18.7.09

Intelectuais lançam manifesto com "questões prementes" destinadas aos partidos políticos

Maria José Oliveira, in Jornal Público

Um grupo de 14 intelectuais, que se assumem como independentes, desafiam partidos a credibilizar debate de ideias nas campanhas eleitorais


Um grupo de 14 cidadãos, "insatisfeitos com os conteúdos e a qualidade do debate político partidário", pretende lançar para a discussão partidária que antecede as eleições legislativas e autárquicas uma "agenda de prioridades" que vão desde o processo de integração europeia às Forças Armadas, passando pelas políticas sociais, justiça, educação, cultura e ambiente.

As propostas estão reunidas no manifesto O nosso presente e o nosso futuro: algumas questões prementes, um documento de 27 páginas em que é feito um diagnóstico da situação actual de cada área, acompanhado por propostas e perguntas dirigidas aos partidos com assento parlamentar. Durante esta semana, esta "agenda de prioridades para a política pública" será entregue a todos os partidos políticos, avançou ao PÚBLICO Viriato Soromenho Marques, conselheiro de Durão Barroso para a Energia e alterações climáticas e um dos autores do documento. Um dos propósitos do manifesto reside precisamente na tentativa de ampliar a temática em discussão nas campanhas, procurando ultrapassar as "receitas já conhecidas" e permitindo uma abertura ampla à participação da sociedade civil. Soromenho Marques afirma ainda que "seria muito positivo" que as propostas elencadas no manifesto contribuíssem para a elaboração dos programas eleitorais de cada partido.

"Excessiva fulanização"


Os 14 redactores do documento provêem de diversas áreas (economia, universidade e cultura) e assumem-se como independentes. São eles: Ana Luísa Amaral, Ana Maria Pereirinha, António Pinto Ribeiro, Clara Macedo Cabral, Isabel Allegro de Magalhães, Isabel Hub Faria, Jean Barrocas, Joana Rigatto, João Ferreira do Amaral, João Sedas Nunes, Laura Ferreira dos Santos, Luís Filipe Rocha, Luís Moita, Luís Mourão, Margarida Gil, Maria do Céu Tostão, Maria Eduarda Gonçalves, Maria Helena Mira Mateus, Maria Manuela Silva, Mário Murteira, Mário Ruivo, Miguel Caetano, Philipp Barnstorf, Teresa Pizarro Beleza e Soromenho Marques.

A ideia do manifesto (acessível no site cidadaosdebatempolitica.net) partiu de duas constatações: a cidadania não se esgota nos partidos; e a "excessiva fulanização" da política nacional. Que, explica Soromenho Marques, é já verificável neste período de pré-campanha, em que "não parecem estar em causa as eleições para o Parlamento, mas a escolha de um primeiro-ministro a partir de duas figuras [José Sócrates e Manuela Ferreira Leite]".

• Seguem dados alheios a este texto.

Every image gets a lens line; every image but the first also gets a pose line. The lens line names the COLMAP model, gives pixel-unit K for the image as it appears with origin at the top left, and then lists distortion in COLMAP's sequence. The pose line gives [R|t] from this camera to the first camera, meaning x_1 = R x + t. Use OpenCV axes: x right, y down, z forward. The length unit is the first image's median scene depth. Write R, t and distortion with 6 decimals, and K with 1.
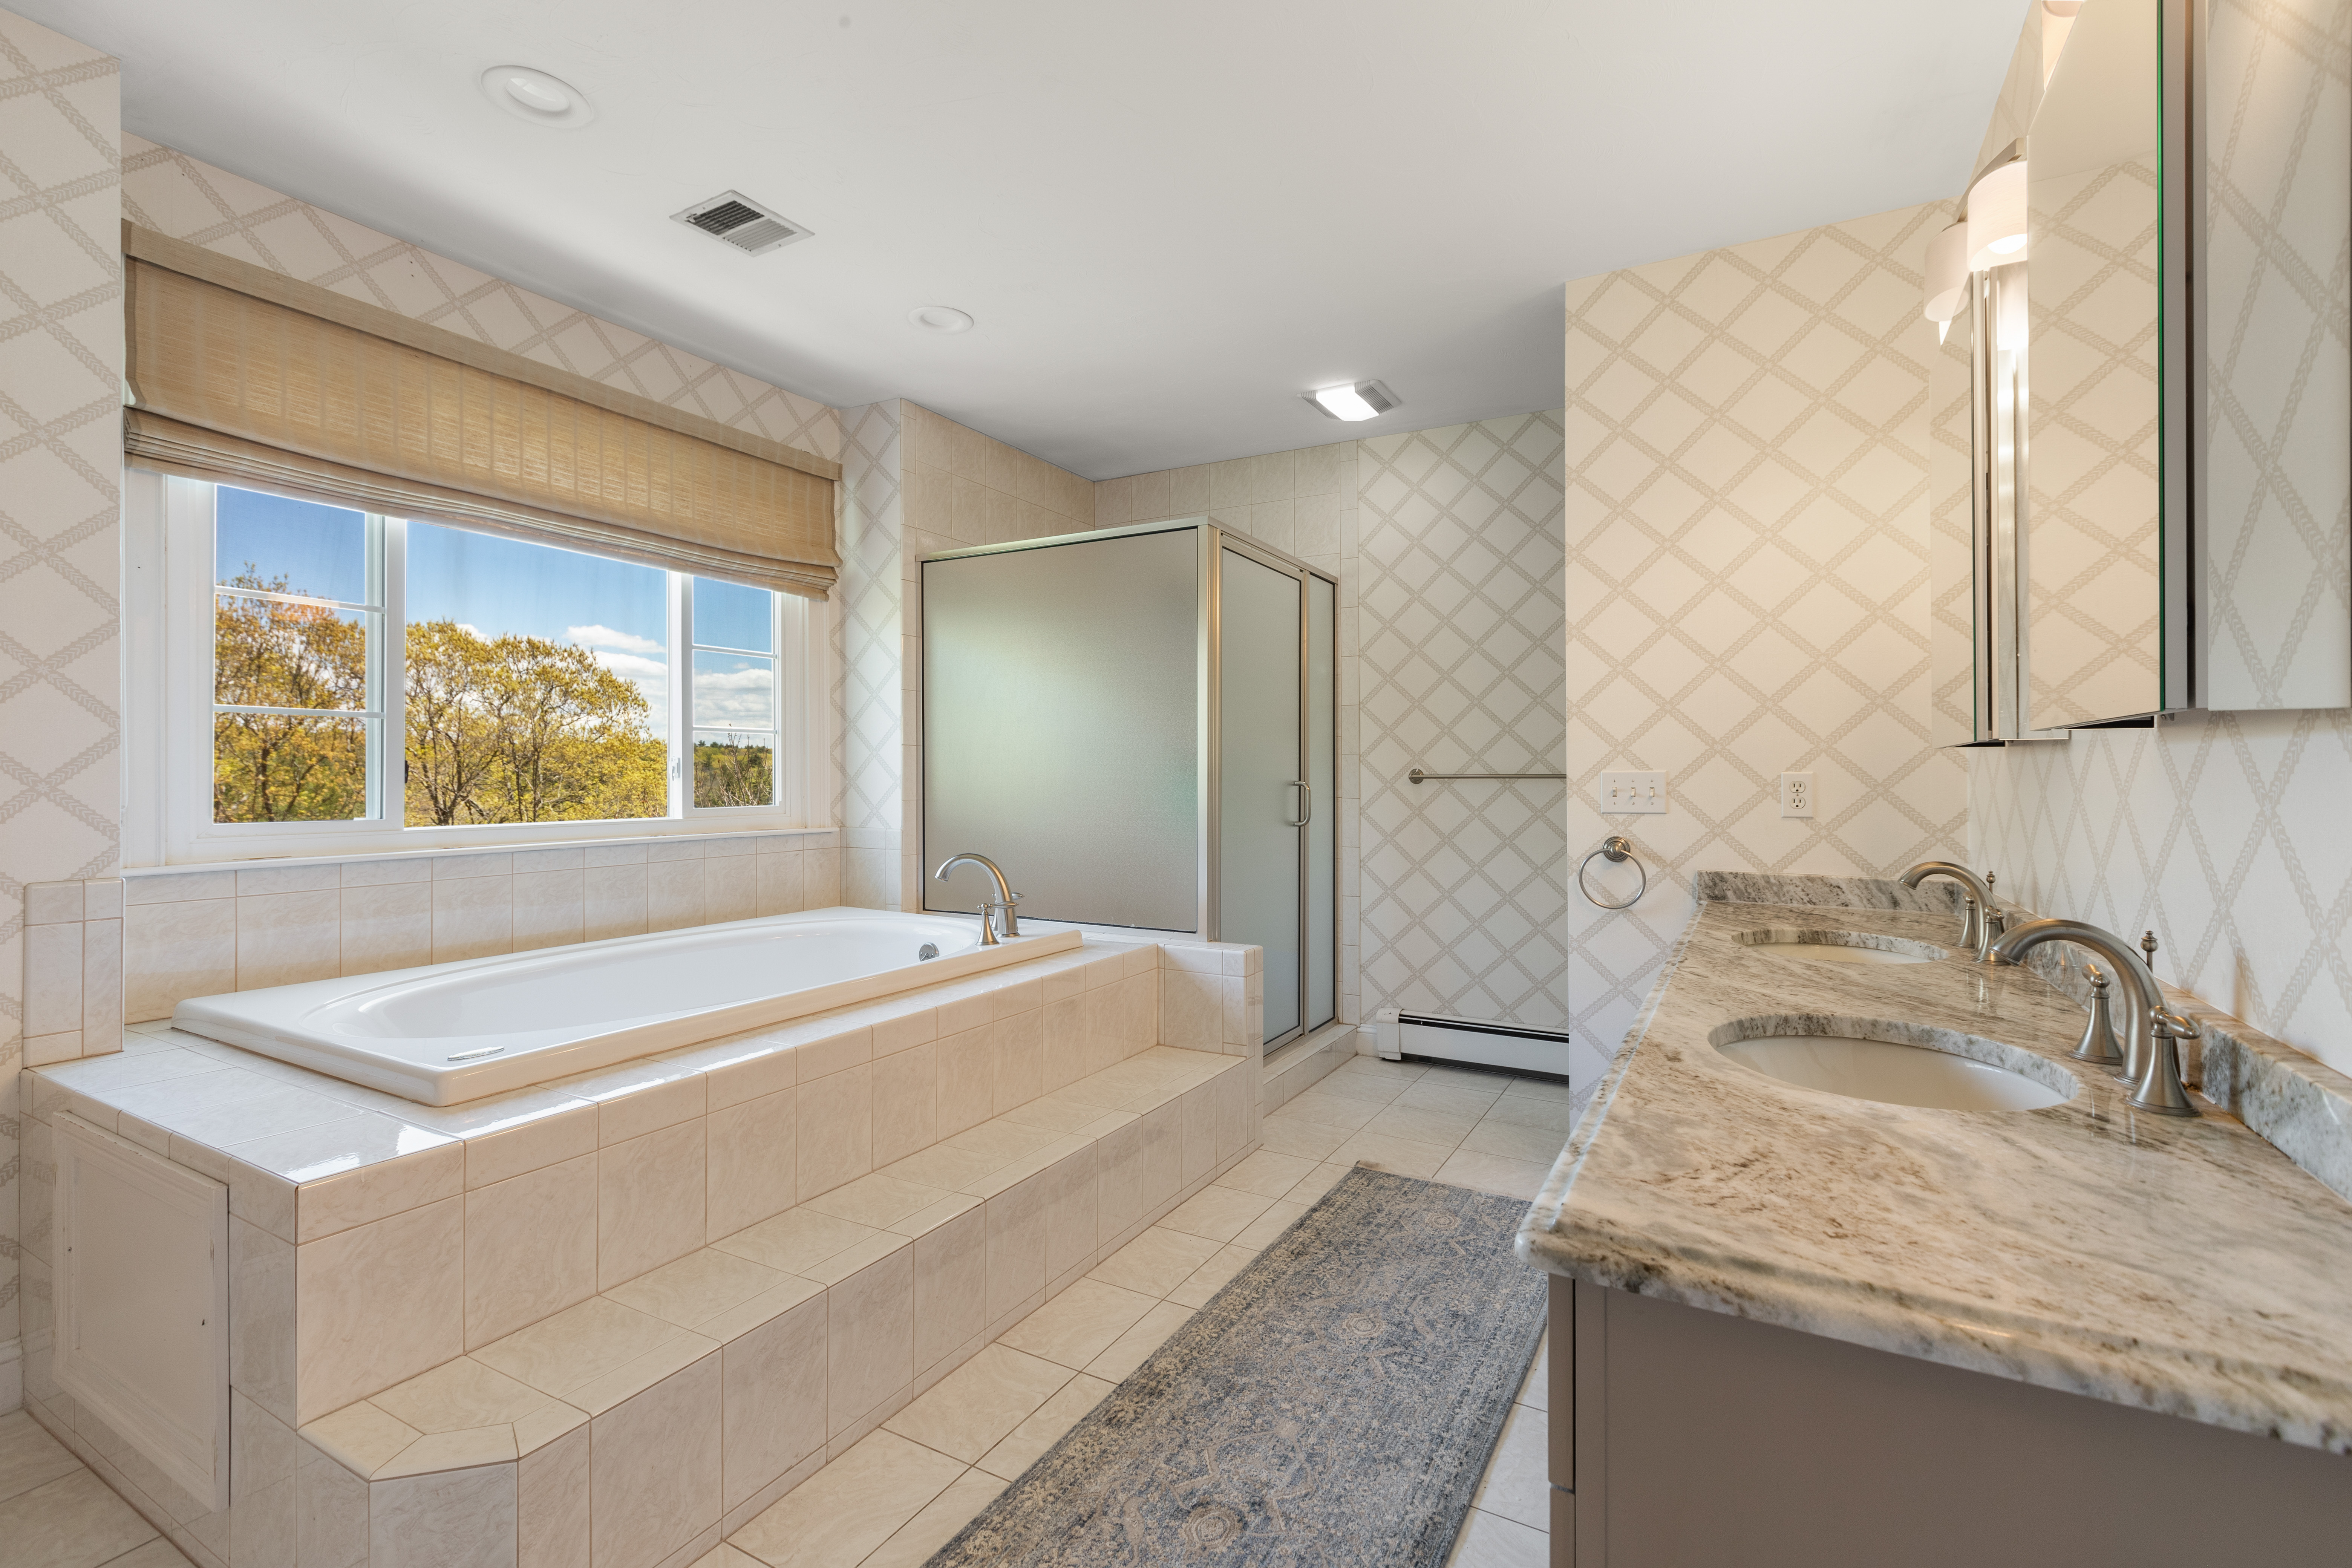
lens RADIAL K [[1048.6, 0, 1172.2], [0, 1048.6, 776.1], [0, 0, 1]] dist [-0.000084, 0.000161]
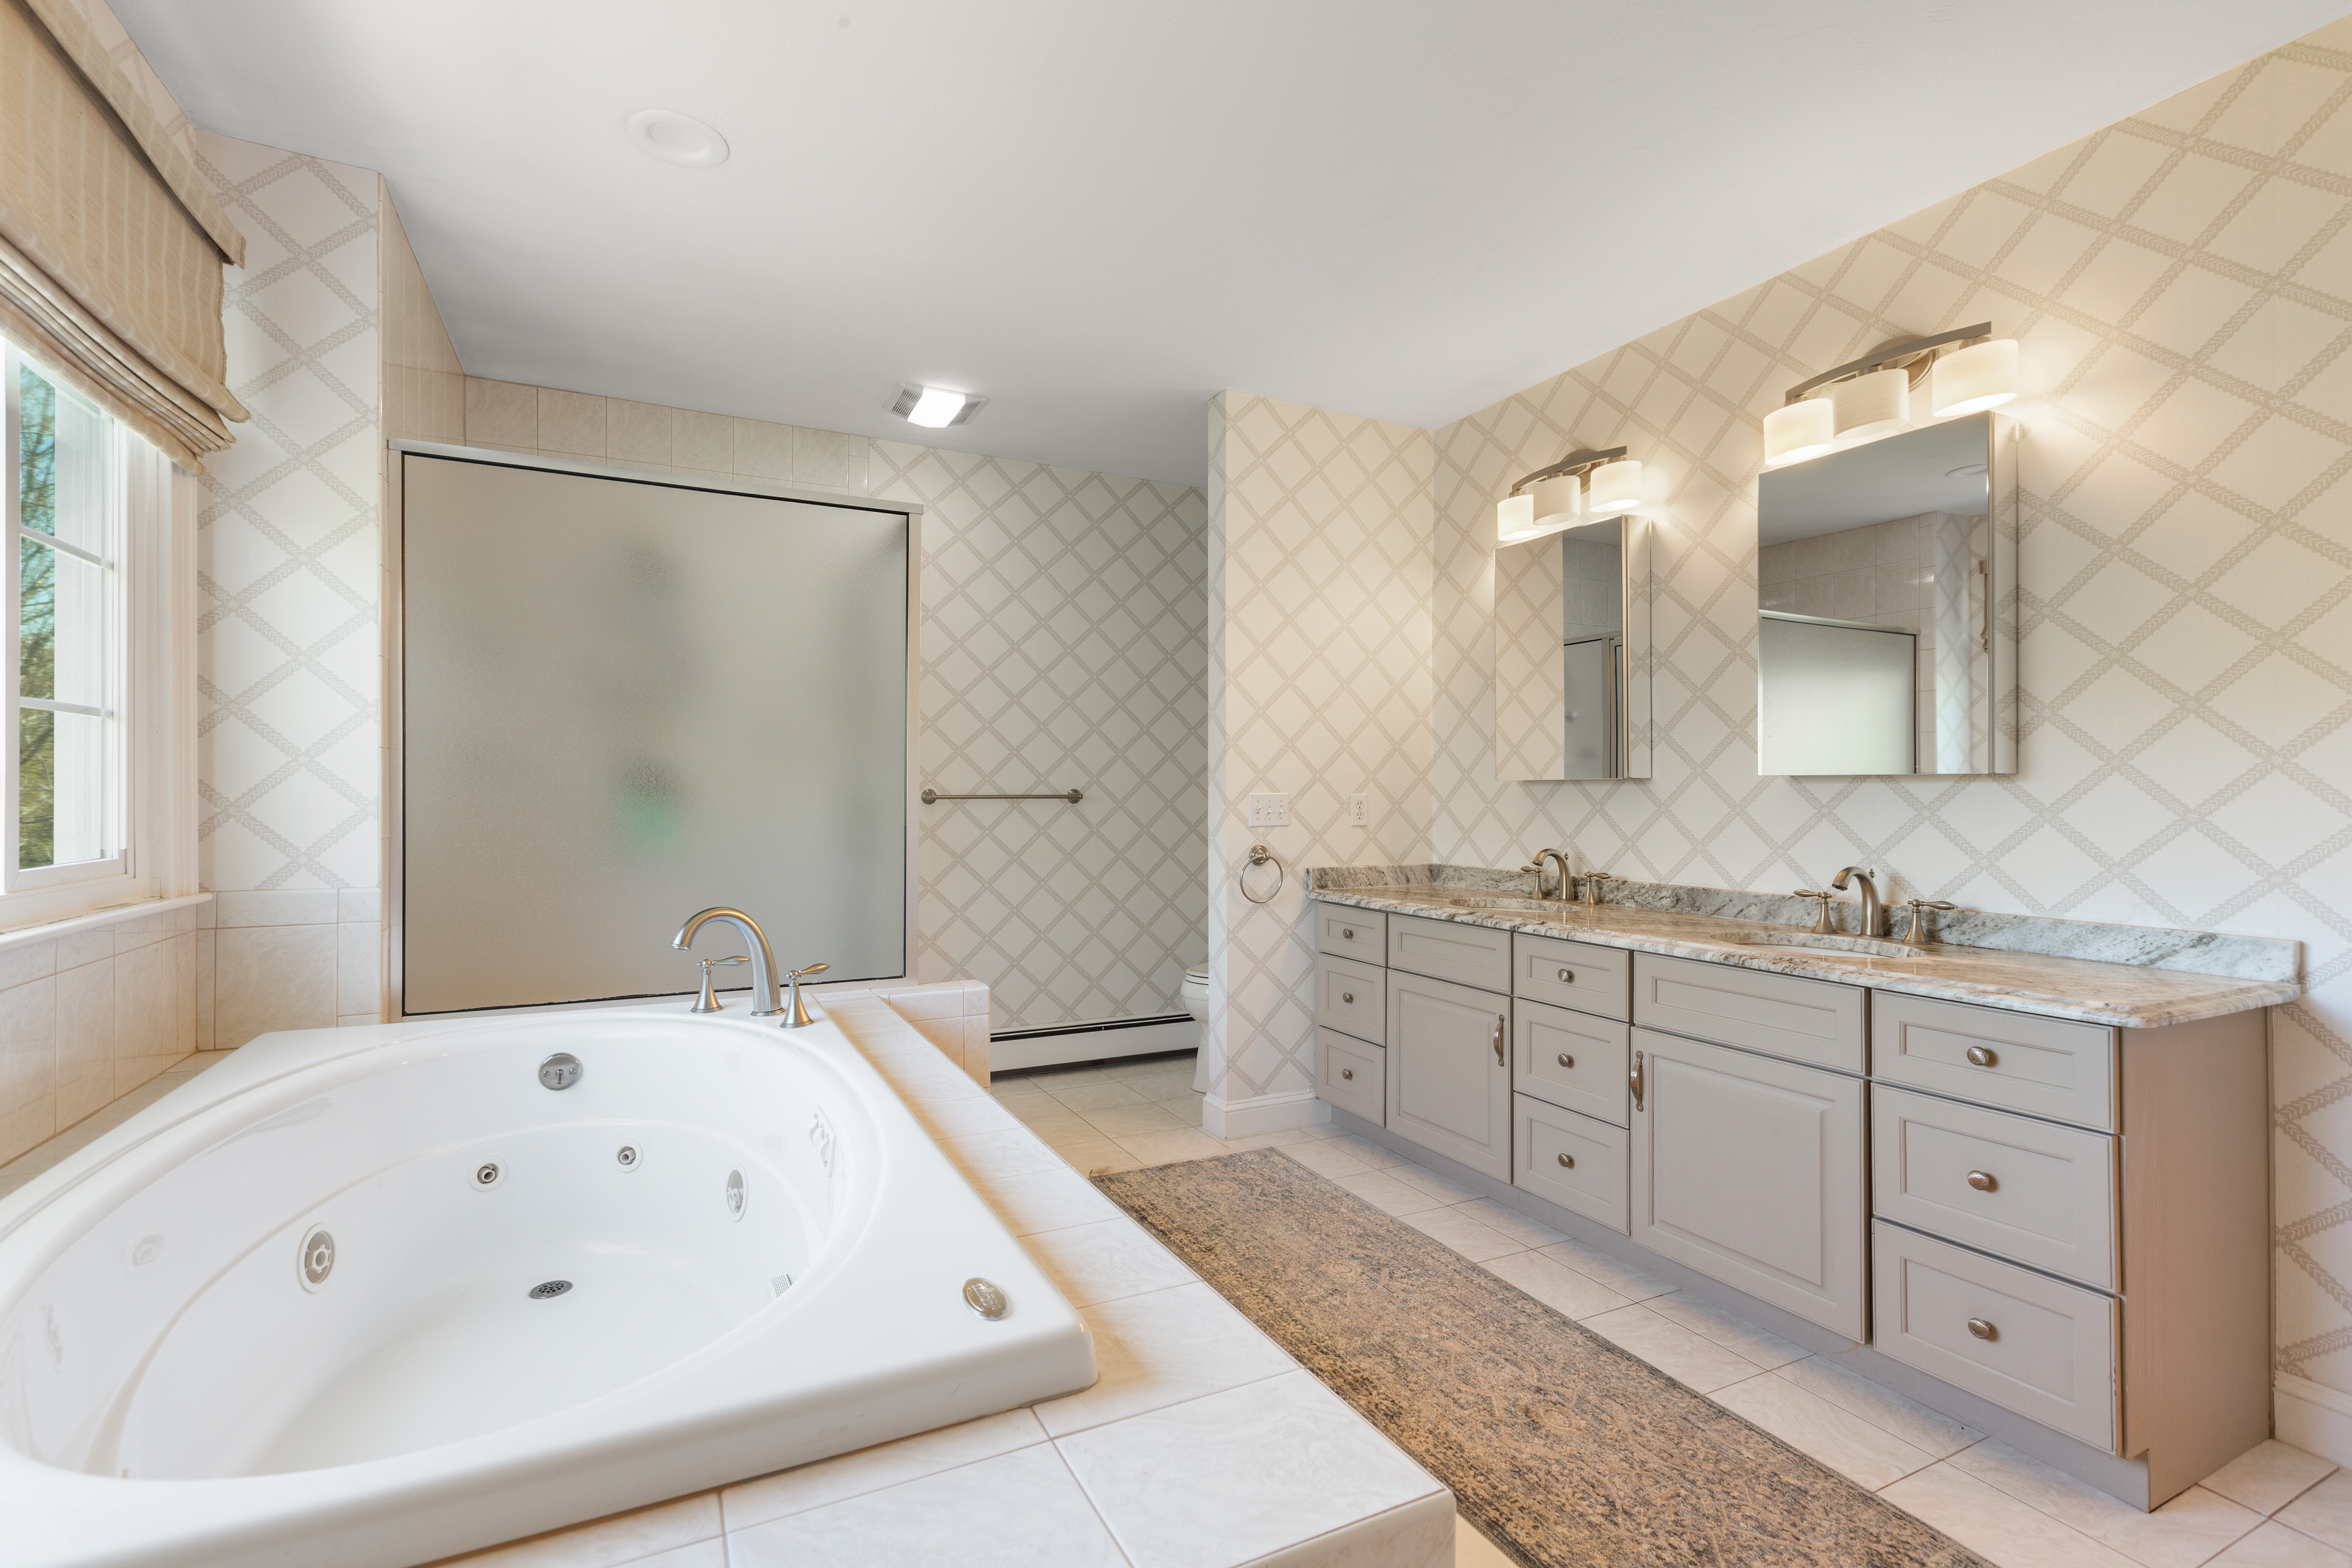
lens RADIAL K [[1057.9, 0, 1160.5], [0, 1057.9, 791.5], [0, 0, 1]] dist [0.002324, 0.000890]
pose [[0.559951, 0.001132, 0.828525, -0.689960], [-0.000197, 0.999999, -0.001233, -0.005211], [-0.828526, 0.000527, 0.559950, 0.384839]]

O debate (ou a falta dele) na campanha para as eleições europeias foi determinante para a elaboração do documento, afirma o professor universitário, notando ainda que "nos últimos anos assistiu-se a um esbatimento ideológico". Esta "corrida para o centro" do PS e do PSD foi tanto mais grave, sustenta, porquanto subsiste no "discurso oficial dos dois principais partidos a ideia falsa de que o esbatimento ideológico dispensa o debate de ideias".

Um dos propósitos do texto consiste, por isso, na tentativa de interpelar os partidos com quatro dezenas de questões concretas que pressupõem escolhas "distintas e até antagónicas". "Esta não é uma iniciativa que pretenda subestimar o papel e a relevância dos partidos políticos na vida democrática", pode ler-se no manifesto.
A menos de dois meses para o arranque da campanha para as legislativas, os promotores acreditam que a receptividade dos partidos poderá ser "sistémica": "Se um ou dois [partidos] adoptarem uma atitude construtiva e suscitarem o debate com alguns dos autores do manifesto, isso já vai ser positivo e provocar alguma reacção", diz Soromenho Marques.

O manifesto inclui críticas às políticas do Governo socialista, embora Soromenho Marques aponte que a intenção não foi "destacar" a acção do executivo. Mas há apreciações negativas implícitas às reacções do Governo perante as manifestações. O académico admite que "na educação atingiu-se um ponto muito baixo" e que a contestação dos professores foi lida pelo Governo como "uma reacção corporativa", o que "não deve ser feito".